Invisíveis, espalham-se pelas paredes, pelas janelas, pelas construções, pelas
frestas, pelo trânsito afoito dos automóveis, entre buzinas e piscadas de
faróis. Um homem caminha pela cidade sem notar o tumulto, sem notar as sombras
e os olhos, porque a cidade é neutra ao seu corpo. Ele atravessa sem sentir o
bulício, mas seus olhos cravam-se na mulher que caminha em sua direção. Ela,
atormentada pelo ruído da cidade, se assusta, sente o olhar do caminhante arder
em seu corpo nu e desvia sinuosamente o percurso. A cidade cede palco aos olhos
que não piscam – apenas os faróis atentos dos carros, que piscam em
cumplicidade à buzina estridente da insinuação incômoda, na hora cansada da
cidade. A mulher apressa os passos largos. Pelas frestas dos vidros dos carros,
a cidade se assenhora do espaço que o corpo da mulher pisa. As sombras assobiam
palavras obscenas que a atravessam, queimando a caminhante assustada como mãos de
fogo que não tocam, mas ardem e marcam para sempre.
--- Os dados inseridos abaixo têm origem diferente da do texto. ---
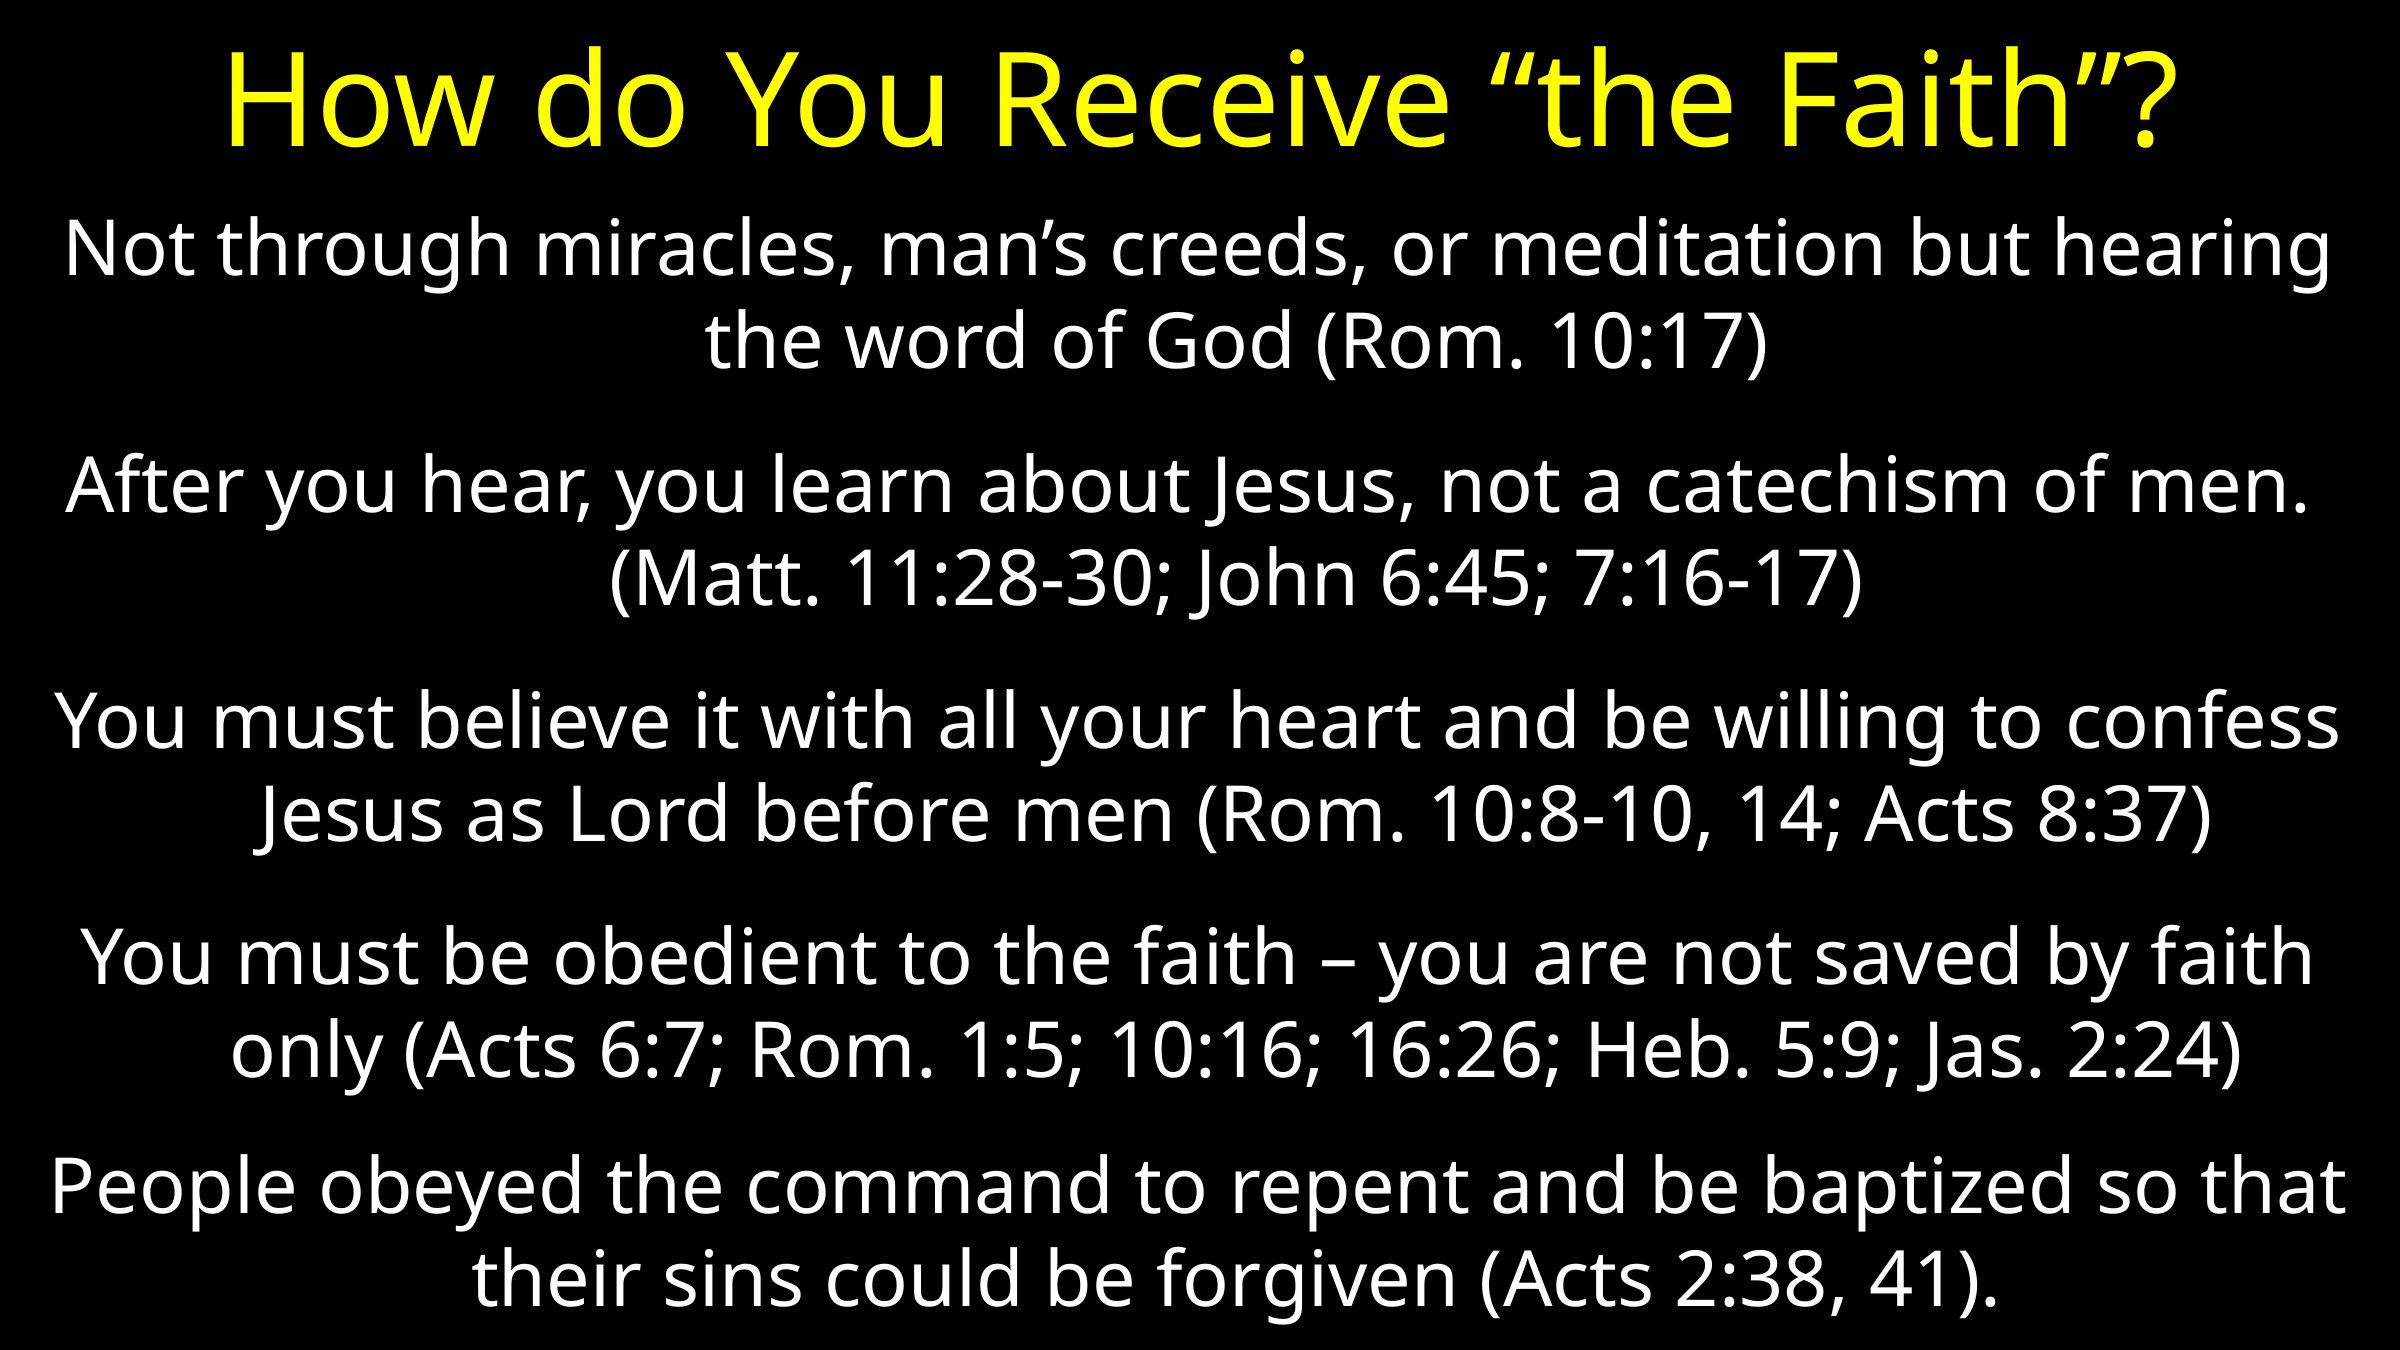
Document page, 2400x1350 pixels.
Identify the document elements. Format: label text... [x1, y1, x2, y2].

title How do You Receive “the Faith”? [0, 0, 2400, 187]
list Not through miracles, man’s creeds, or meditation but hearing the word of God (Rom. 10:17) After you hear, you learn about Jesus, not a catechism of men. (Matt. 11:28-30; John 6:45; 7:16-17) You must believe it with all your heart and be willing to confess Jesus as Lord before men (Rom. 10:8-10, 14; Acts 8:37) You must be obedient to the faith – you are not saved by faith only (Acts 6:7; Rom. 1:5; 10:16; 16:26; Heb. 5:9; Jas. 2:24) People obeyed the command to repent and be baptized so that their sins could be forgiven (Acts 2:38, 41). [0, 187, 2400, 1350]
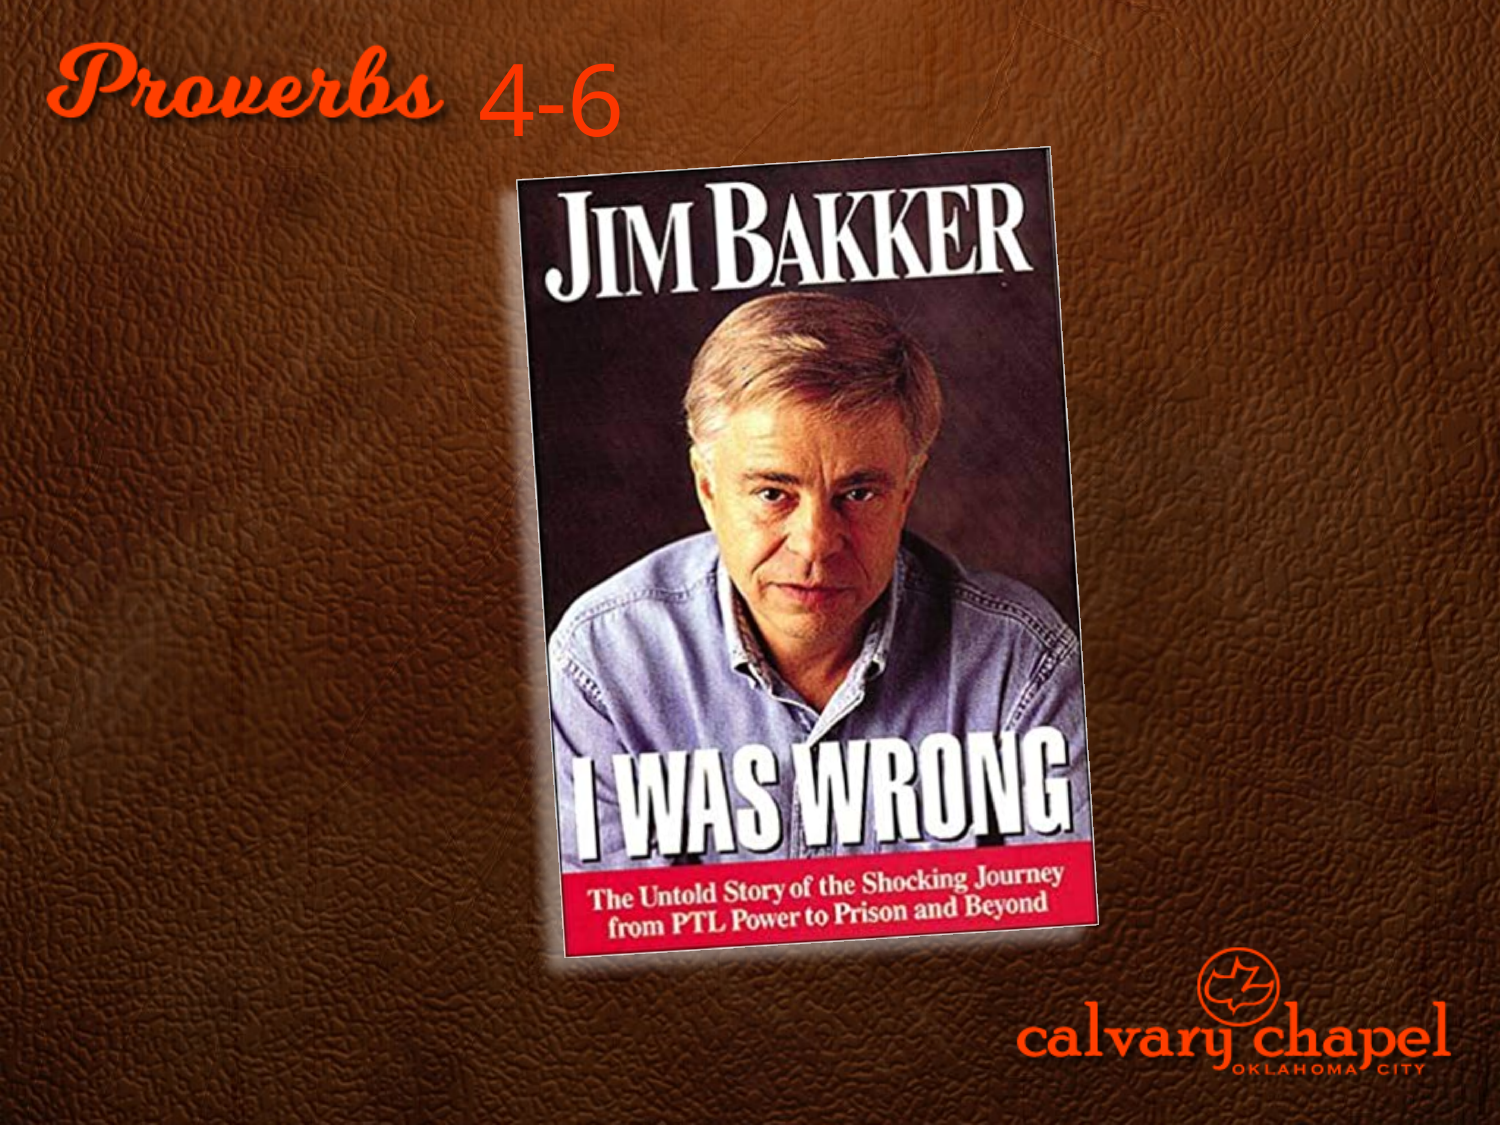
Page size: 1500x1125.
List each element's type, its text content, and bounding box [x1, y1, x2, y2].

picture [0, 0, 1500, 1125]
text_box 4-6 [463, 29, 932, 165]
A cidade, insaciável não dorme. Ela é um animal de humor instável, de garras afiadas, pronto para assaltar sua presa com seu baile de máscaras medieval. Com seu ar selvagem e fingido comportamento manso, de aparente desinteresse, prepara-se para dar o bote. Permite a passagem da mulher que caminha, para logo apresentar um risco calculado na próxima esquina. A cidade tem patas silenciosas e olhos de fera noturna. Durante o dia, deixa-se domesticar: ruas iluminadas, passos firmes. À noite, arqueia o lombo, mostra os dentes, e toda mulher aprende a andar como quem não quer acordá-la, pois há os corpos e as cicatrizes que a cidade devora. Até quando uma mulher que caminha pela cidade será apenas mais uma sombra em meio à cegueira extrema do espaço urbano?